WASHING: President Donald Trump sued the BBC on Monday for defamation over edited clips of a speech that made it appear he directed supporters to storm the US Capitol, opening an international front in his fight against media coverage he deems untrue or unfair. Trump accused Britain’s publicly owned broadcaster of defaming him by splicing together parts of a January 6, 2021 speech, including one section where he told supporters to march on the Capitol and another where he said “fight like hell.” It omitted a section in which he called for peaceful protest.
Trump’s lawsuit alleges the BBC defamed him and violated a Florida law that bars deceptive and unfair trade practices. He is seeking $5 billion in damages for each of the lawsuit’s two counts. The BBC has apologized to Trump, admitted an error of judgment and acknowledged that the edit gave the mistaken impression that he had made a direct call for violent action. But it has said there is no legal basis to sue.
Trump, in his lawsuit filed Monday in Miami federal court, said the BBC despite its apology “has made no showing of actual remorse for its wrongdoing nor meaningful institutional changes to prevent future journalistic abuses.”
The BBC is funded through a mandatory license fee on all TV viewers, which UK lawyers say could make any payout to Trump politically fraught.
A spokesman for Trump’s legal team said in a statement the BBC “has a long pattern of deceiving its audience in coverage of President Trump, all in service of its own leftist political agenda.”
A BBC spokesperson told Reuters earlier on Monday that it had “no further contact from President Trump’s lawyers at this point. Our position remains the same.” The broadcaster did not immediately respond to a request for comment after the lawsuit was filed.

CRISIS LED TO RESIGNATIONS
Facing one of the biggest crises in its 103-year history, the BBC has said it has no plans to rebroadcast the documentary on any of its platforms.
The dispute over the clip, featured on the BBC’s “Panorama” documentary show shortly before the 2024 presidential election, sparked a public relations crisis for the broadcaster, leading to the resignations of its two most senior officials.

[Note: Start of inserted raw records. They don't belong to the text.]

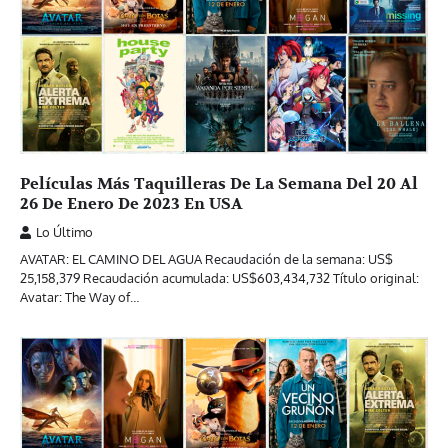
Películas Más Taquilleras De La Semana Del 20 Al
26 De Enero De 2023 En USA
Lo Último
AVATAR: EL CAMINO DEL AGUA Recaudación de la semana: US$
25,158,379 Recaudación acumulada: US$603,434,732 Título original:
Avatar: The Way of…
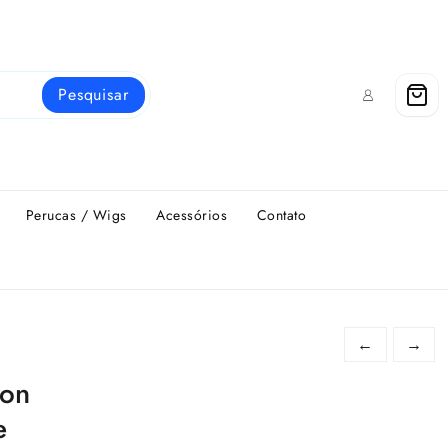
Pesquisar
Perucas / Wigs
Acessórios
Contato
←
→
mon
e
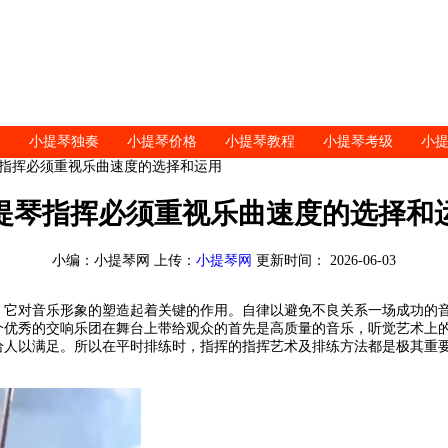
小提琴独奏
小提琴价格
小提琴教程
小提琴考级
小
琴指挥必须重视乐曲速度的选择和运用
提琴指挥必须重视乐曲速度的选择和
小编：小提琴网 上传：
小提琴网
更新时间： 2026-06-03
，它对音乐形象的塑造起着关键的作用。自律以避免不良关系一场成功的
个优秀的交响乐团在舞台上带给观众的首先是高质量的音乐，听觉艺术上
给人以满足。所以在平时排练时，指挥的指挥艺术及排练方法都是极其重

Trump’s lawyers say the BBC caused him overwhelming reputational and financial harm.
The documentary drew scrutiny after the leak of a BBC memo by an external standards adviser that raised concerns about how it was edited, part of a wider investigation of political bias at the publicly funded broadcaster.

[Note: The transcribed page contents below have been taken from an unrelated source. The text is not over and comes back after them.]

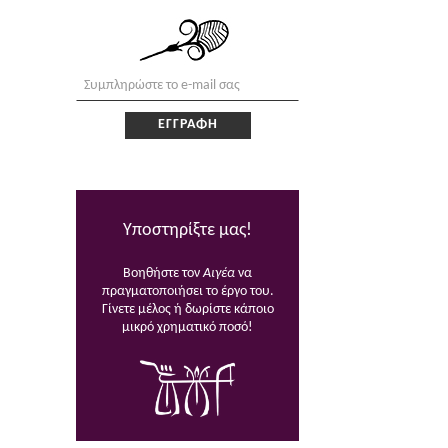
Υποστηρίξτε μας!
Βοηθήστε τον
Αιγέα
να
πραγματοποιήσει το έργο του.
Γίνετε μέλος ή δωρίστε κάποιο
μικρό χρηματικό ποσό!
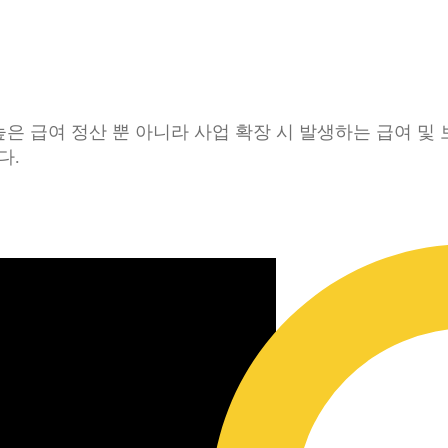
은 급여 정산 뿐 아니라 사업 확장 시 발생하는 급여 및
다.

The documentary was not broadcast in the United States.
Trump may have sued in the US because defamation claims in Britain must be brought within a year of publication, a window that has closed for the “Panorama” episode.
To overcome the US Constitution’s legal protections for free speech and the press, Trump will need to prove not only that the edit was false and defamatory but also that the BBC knowingly misled viewers or acted recklessly.
The broadcaster could argue that the documentary was substantially true and its editing decisions did not create a false impression, legal experts said. It could also claim the program did not damage Trump’s reputation.
Other media have settled with Trump, including CBS and ABC when Trump sued them following his comeback win in the November 2024 election.
Trump has filed lawsuits against the New York Times, the Wall Street Journal and a newspaper in Iowa, all three of which have denied wrongdoing. The attack on the US Capitol in January 2021 was aimed at blocking Congress from certifying Joe Biden’s presidential win over Trump in the 2020 US election.